Comentários: Relaciona o cordão sanitário com o que pode ficar dentro e o que deve ficar fora, em termos de discussão. Quais perguntas se faz ou não se faz, e até onde podemos ir na disputa política.
Comentários: Comenta que as perguntas já estão pré-prontas e a própria forma de luta, a arena já está posta. No texto, a autora trata de lutar por justiça social, mas justiça já é uma concepção jurídica posta, dentro desse cordão.
Comentários: Sugere tratar dos aparelhos ideológico e repressivos. Os aparelhos dentro do Estado não precisam ser só repressivos. O par dialético direito social/ direito penal são as duas pontas da dialética. Um é o processo ideológico mais cristalino e o outro é a violência.

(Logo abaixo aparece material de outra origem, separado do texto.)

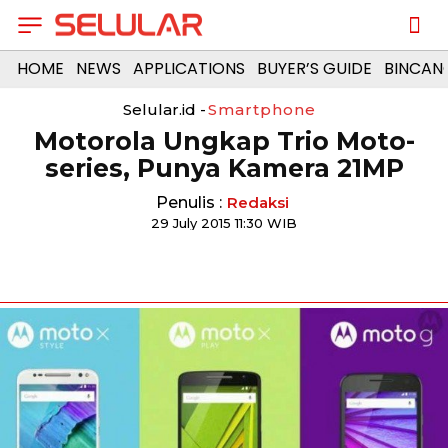
HOME
NEWS
APPLICATIONS
BUYER’S GUIDE
BINCAN
Selular.id -
Smartphone
Motorola Ungkap Trio Moto-
series, Punya Kamera 21MP
Penulis :
Redaksi
29 July 2015 11:30 WIB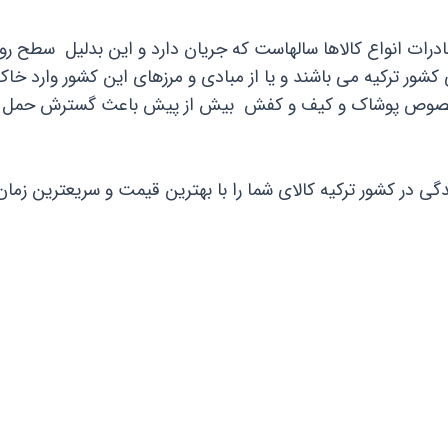
ادرات انواع کالاها سالهاست که جریان دارد و این بدلیل سطح 
شور ترکیه می باشند و یا از مبادی و مرزهای این کشور وارد خاک 
خصوص پوشاک و کیف و کفش بیش از پیش باعث گسترش حمل و کالا 
ندگی در کشور ترکیه کالای شما را با بهترین قیمت و سریعترین زم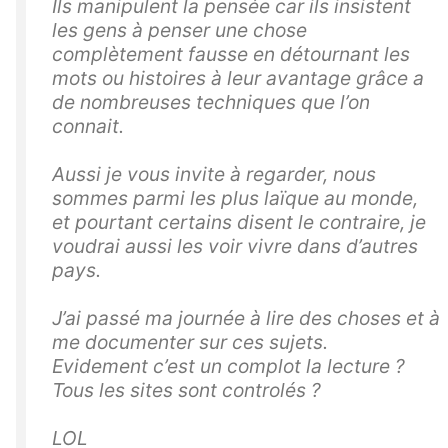
Ils manipulent la pensée car ils insistent
les gens à penser une chose
complètement fausse en détournant les
mots ou histoires à leur avantage grâce a
de nombreuses techniques que l’on
connait.
Aussi je vous invite à regarder, nous
sommes parmi les plus laïque au monde,
et pourtant certains disent le contraire, je
voudrai aussi les voir vivre dans d’autres
pays.
J’ai passé ma journée à lire des choses et à
me documenter sur ces sujets.
Evidement c’est un complot la lecture ?
Tous les sites sont controlés ?
LOL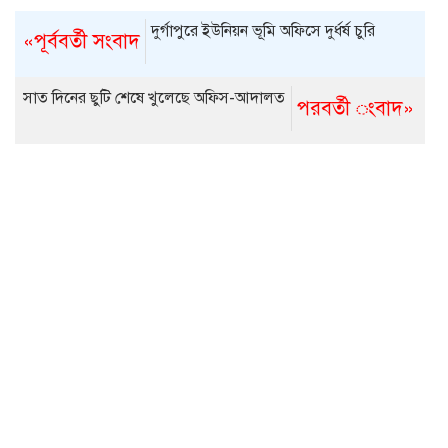
দুর্গাপুরে ইউনিয়ন ভূমি অফিসে দুর্ধর্ষ চুরি
«পূর্ববর্তী সংবাদ
সাত দিনের ছুটি শেষে খুলেছে অফিস-আদালত
পরবর্তী ংবাদ»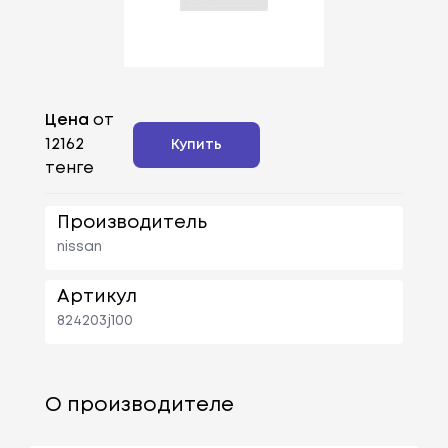
Цена
от
12162
Купить
тенге
Производитель
nissan
Артикул
824203j100
О производителе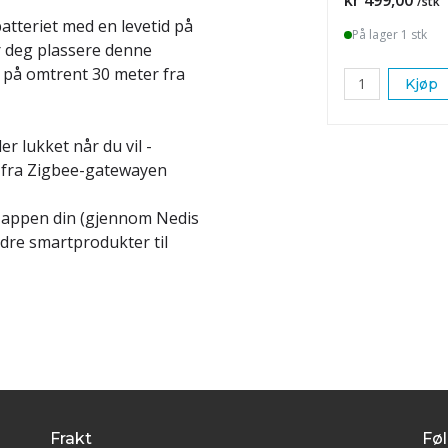
/stk
atteriet med en levetid på
På lager 1 stk
ar deg plassere denne
e på omtrent 30 meter fra
Kjøp
er lukket når du vil -
 fra Zigbee-gatewayen
e-appen din (gjennom Nedis
re smartprodukter til
Frakt
Føl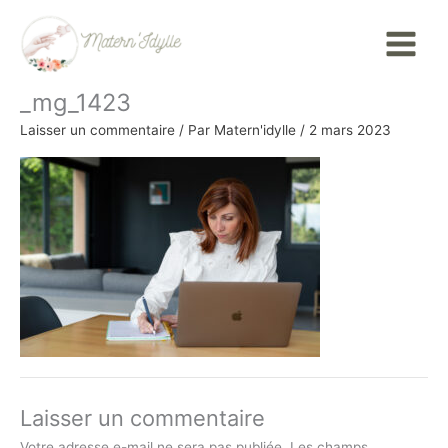
Aller
Main
au
Menu
contenu
_mg_1423
Laisser un commentaire
/ Par
Matern'idylle
/
2 mars 2023
Laisser un commentaire
Votre adresse e-mail ne sera pas publiée.
Les champs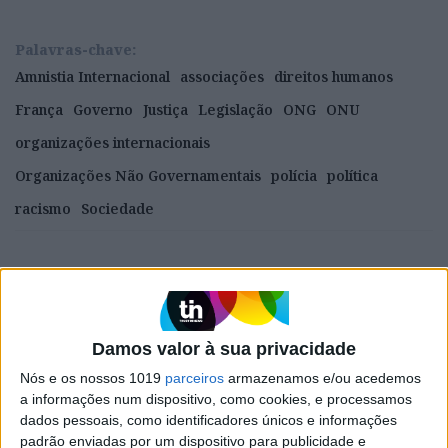
Palavras-chave:
Amnistia Internacional
associações
direitos humanos
França
Governo
Justiça
Legislação
ONG
ONU
organizações internacionais
Organizações Não Governamentais
polícia
política
racismo
Sociedade
CAPA DA EDIÇÃO
Damos valor à sua privacidade
Nós e os nossos 1019
parceiros
armazenamos e/ou acedemos
a informações num dispositivo, como cookies, e processamos
dados pessoais, como identificadores únicos e informações
padrão enviadas por um dispositivo para publicidade e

Comentários: Cita o final da página 72 para formar o desenho sobre as relações de produção, ideologia de Estado, aparelho repressivo e aparelho ideológico.
Comentários: Comenta como a justiça do trabalho é boa como exemplo de aparelho que dosa o ideológico e o repressivo. Porque ela é tem sua composição formada na justiça social, mas ao mesmo tempo no caso de greve abusiva, autoriza-se repressão. Reafirma que o cerne do nosso debate é a ideológica jurídica. E dá o exemplo do metrô as 6h da manhã lotado e os aparelhos ideológicos e repressivos.
Comentários: Uma questão que ficou pendente nas minhas pesquisas é a questão do trabalho reprodutivo, a acumulação desses trabalhos pela força de trabalho feminina na perspectiva da ideologia jurídica.
Comentários: Em termos de pesquisa, sugere que se faça um mestrado de sujeito de direito e um doutorado de ideologia. Porque aprender primeiro o sujeito de direito, mesmo que seja dialético é uma forma mais fácil de entender a ideologia.